BML, Inc. (4694.T) - Growth Opportunities
BML, Inc. (4694.T) has multiple vectors to drive revenue diversification, margin improvement, and market share expansion rooted in its long operational history since 1955 and existing laboratory footprint.- Automation adoption (Frontier, Symphony systems) - improves throughput and reduces per-sample cost.
- Expansion into food safety testing and environmental monitoring - taps growing regulatory-driven demand.
- Service diversification into specialized testing (molecular assays, allergen panels, contaminants) - lowers single-segment concentration risk.
- Strategic partnerships and M&A - accelerates geographic and capability expansion.
- Data analytics and AI integration - enhances diagnostic accuracy and creates value-added services (predictive alerts, client dashboards).
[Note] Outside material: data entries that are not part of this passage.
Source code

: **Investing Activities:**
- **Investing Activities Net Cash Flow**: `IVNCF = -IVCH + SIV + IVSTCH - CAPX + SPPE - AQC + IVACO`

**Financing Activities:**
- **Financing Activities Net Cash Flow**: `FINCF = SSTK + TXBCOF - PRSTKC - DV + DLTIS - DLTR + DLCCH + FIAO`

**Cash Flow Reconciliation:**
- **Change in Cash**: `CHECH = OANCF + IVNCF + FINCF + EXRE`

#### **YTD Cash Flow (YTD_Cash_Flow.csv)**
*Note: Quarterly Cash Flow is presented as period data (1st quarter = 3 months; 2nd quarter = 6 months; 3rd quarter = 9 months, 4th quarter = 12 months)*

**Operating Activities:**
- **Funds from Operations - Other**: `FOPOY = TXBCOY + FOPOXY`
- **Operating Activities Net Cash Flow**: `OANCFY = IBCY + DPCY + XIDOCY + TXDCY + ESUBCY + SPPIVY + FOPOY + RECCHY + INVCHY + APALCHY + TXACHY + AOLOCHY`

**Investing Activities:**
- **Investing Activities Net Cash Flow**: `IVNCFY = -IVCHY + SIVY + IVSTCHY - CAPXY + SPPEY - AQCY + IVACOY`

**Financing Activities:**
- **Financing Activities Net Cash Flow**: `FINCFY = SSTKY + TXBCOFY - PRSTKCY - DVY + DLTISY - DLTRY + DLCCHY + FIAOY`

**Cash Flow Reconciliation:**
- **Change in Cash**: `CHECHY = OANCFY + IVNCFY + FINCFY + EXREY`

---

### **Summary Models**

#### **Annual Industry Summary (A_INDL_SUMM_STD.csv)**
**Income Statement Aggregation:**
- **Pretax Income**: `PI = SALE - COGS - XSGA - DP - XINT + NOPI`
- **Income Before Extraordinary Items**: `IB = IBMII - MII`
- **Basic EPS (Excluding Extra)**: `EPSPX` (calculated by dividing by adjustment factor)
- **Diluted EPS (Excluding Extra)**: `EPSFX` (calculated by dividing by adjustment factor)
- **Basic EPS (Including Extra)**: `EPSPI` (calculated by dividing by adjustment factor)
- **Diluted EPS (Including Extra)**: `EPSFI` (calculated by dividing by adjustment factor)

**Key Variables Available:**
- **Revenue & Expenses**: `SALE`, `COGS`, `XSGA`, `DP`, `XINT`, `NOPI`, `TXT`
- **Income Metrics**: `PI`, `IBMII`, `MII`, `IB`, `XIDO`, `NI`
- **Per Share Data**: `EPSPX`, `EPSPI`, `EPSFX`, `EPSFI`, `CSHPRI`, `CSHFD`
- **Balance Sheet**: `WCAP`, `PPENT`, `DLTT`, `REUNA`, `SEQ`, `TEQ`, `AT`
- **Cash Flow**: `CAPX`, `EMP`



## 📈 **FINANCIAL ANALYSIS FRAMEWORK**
| Metric | Current/Context | Potential Impact Range |
|---|---|---|
| Turnaround time reduction from automation | Baseline lab TAT varies by test | 30%-50% faster |
| Labor cost savings via automation | Manual-intensive workflows | 20%-40% savings |
| Food safety market growth (global) | Regulatory emphasis & supply-chain testing | CAGR ~6%-8% |
| Environmental monitoring market growth | Industrial & municipal demand | CAGR ~5%-7% |
| Diagnostic accuracy uplift from AI/analytics | Algorithm-enabled interpretation | 5%-15% improvement |
| Revenue diversification effect | New service lines added | 10%-30% incremental top-line over 3-5 years |
- Deploy Frontier/Symphony automation in high-volume test streams to realize estimated 30%-40% productivity gains and shorten billing cycles.
- Prioritize food safety panels and environmental assays where regulatory testing creates recurring demand, aiming for capture of local market share as those segments expand at ~6%-8% CAGR.
- Target bolt-on acquisitions or partnerships for specialized molecular and contaminant testing to accelerate capability roll-out and cross-sell into existing client relationships.
- Invest in analytics platforms that combine lab results with epidemiological and supply-chain data to create subscription services and higher-margin advisory offerings.
- Use the company's legacy (since 1955) and brand trust to negotiate long-term contracts with industrial and public-sector clients for recurring revenue streams.